:: SOURCE MATERIAL ::
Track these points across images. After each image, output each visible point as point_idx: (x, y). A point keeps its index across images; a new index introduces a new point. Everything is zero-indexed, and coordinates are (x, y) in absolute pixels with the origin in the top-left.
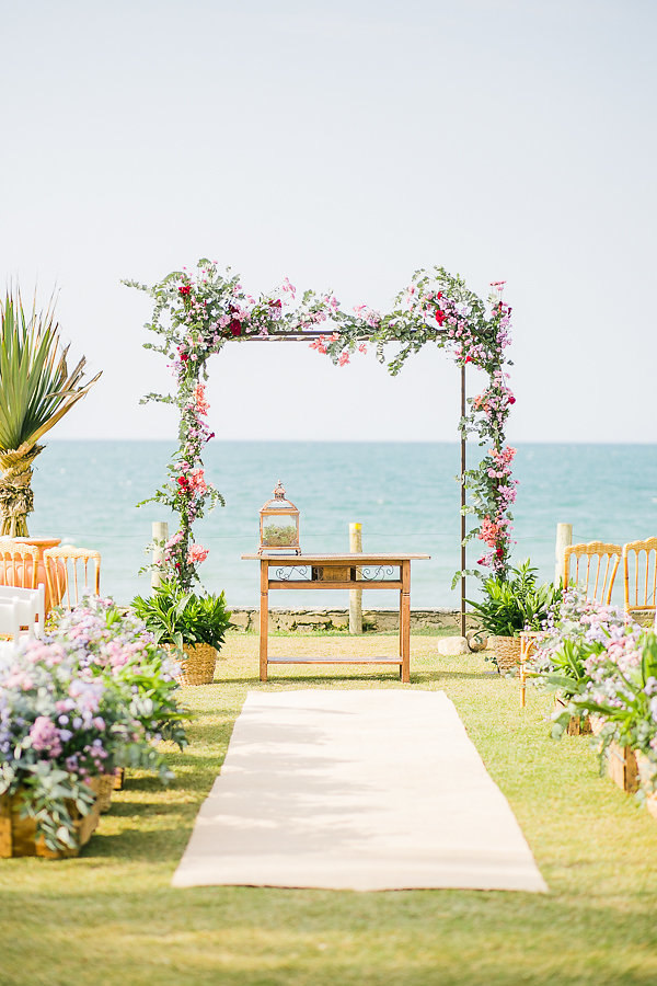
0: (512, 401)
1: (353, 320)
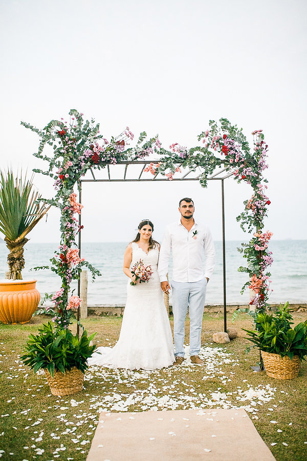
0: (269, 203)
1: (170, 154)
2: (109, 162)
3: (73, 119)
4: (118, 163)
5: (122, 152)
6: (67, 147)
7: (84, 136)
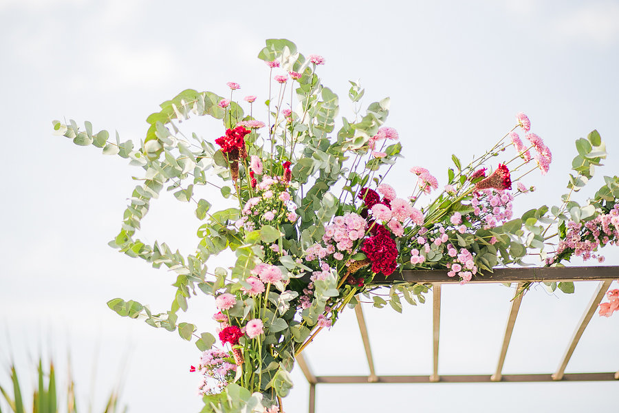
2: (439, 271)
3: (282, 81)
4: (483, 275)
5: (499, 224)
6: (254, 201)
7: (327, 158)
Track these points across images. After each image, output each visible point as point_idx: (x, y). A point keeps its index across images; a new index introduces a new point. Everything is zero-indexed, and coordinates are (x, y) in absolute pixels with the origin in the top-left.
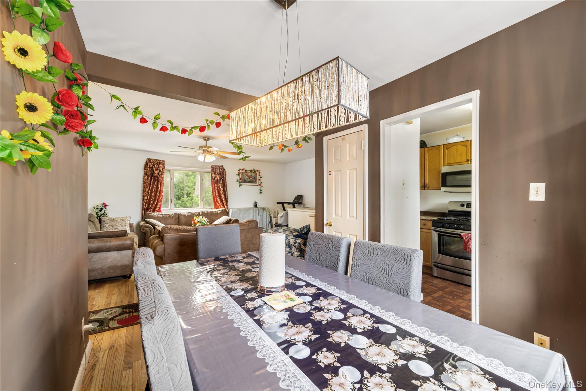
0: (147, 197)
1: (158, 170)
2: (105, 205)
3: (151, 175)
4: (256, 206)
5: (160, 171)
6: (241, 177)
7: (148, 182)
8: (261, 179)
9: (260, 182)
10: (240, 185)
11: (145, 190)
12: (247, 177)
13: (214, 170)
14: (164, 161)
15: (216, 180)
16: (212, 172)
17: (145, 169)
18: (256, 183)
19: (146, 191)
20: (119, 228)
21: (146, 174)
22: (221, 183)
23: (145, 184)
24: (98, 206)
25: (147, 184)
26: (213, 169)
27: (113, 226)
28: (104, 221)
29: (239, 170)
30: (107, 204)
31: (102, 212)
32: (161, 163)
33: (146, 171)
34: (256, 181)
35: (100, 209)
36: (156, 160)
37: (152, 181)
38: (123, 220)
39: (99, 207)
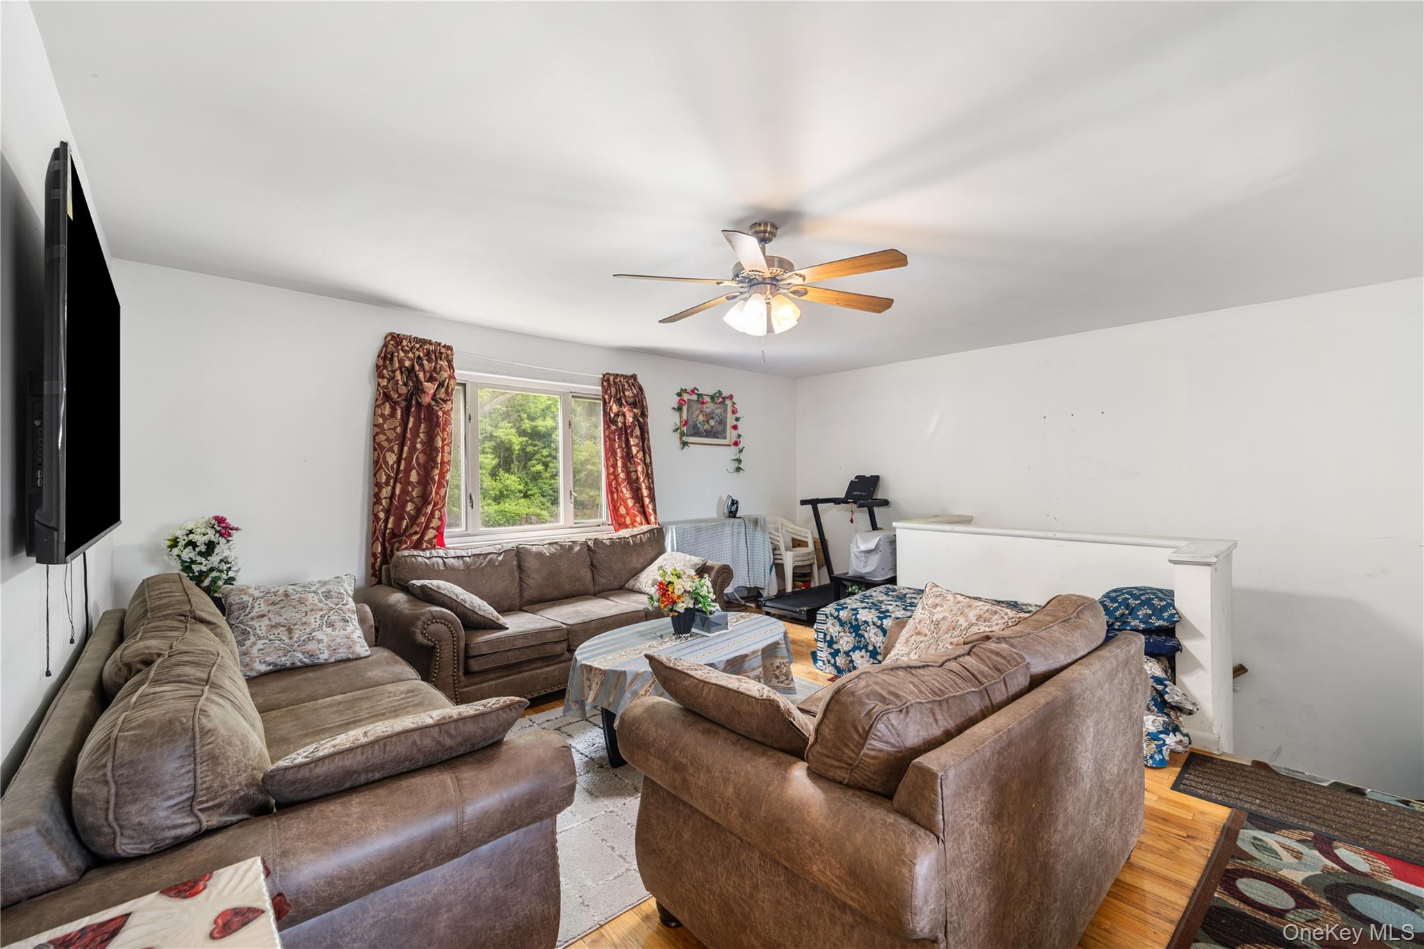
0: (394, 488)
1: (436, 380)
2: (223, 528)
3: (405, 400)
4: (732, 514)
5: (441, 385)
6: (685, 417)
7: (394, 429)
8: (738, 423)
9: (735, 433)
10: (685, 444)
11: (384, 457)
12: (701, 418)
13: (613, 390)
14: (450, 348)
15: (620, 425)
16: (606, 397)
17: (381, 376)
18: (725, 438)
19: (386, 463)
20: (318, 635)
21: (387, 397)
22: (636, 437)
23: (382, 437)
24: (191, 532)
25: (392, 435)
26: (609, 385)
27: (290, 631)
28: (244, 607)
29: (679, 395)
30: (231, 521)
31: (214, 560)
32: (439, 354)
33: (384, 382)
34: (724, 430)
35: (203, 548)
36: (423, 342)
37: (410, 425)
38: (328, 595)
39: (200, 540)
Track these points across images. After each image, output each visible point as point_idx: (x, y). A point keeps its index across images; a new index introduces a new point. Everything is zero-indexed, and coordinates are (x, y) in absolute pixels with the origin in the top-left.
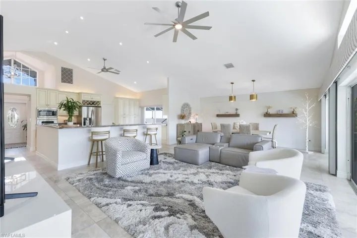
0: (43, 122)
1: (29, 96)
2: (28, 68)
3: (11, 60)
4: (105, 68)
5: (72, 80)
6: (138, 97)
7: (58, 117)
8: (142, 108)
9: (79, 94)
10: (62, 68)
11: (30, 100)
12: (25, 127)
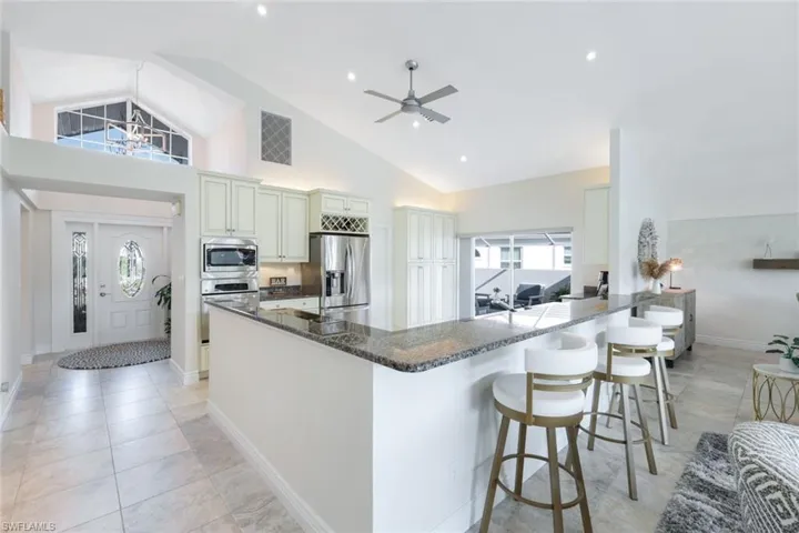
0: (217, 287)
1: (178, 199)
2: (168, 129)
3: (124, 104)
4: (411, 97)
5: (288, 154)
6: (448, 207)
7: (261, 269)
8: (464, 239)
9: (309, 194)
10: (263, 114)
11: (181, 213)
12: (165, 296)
:::
■ **ASSIGNMENT**: Scan the records above for the lines holding "34: (256, 181)" and "38: (123, 220)". Transcribe those two and every line between them word for word, and no others.

■ **THE ANSWER**:
34: (256, 181)
35: (100, 209)
36: (156, 160)
37: (152, 181)
38: (123, 220)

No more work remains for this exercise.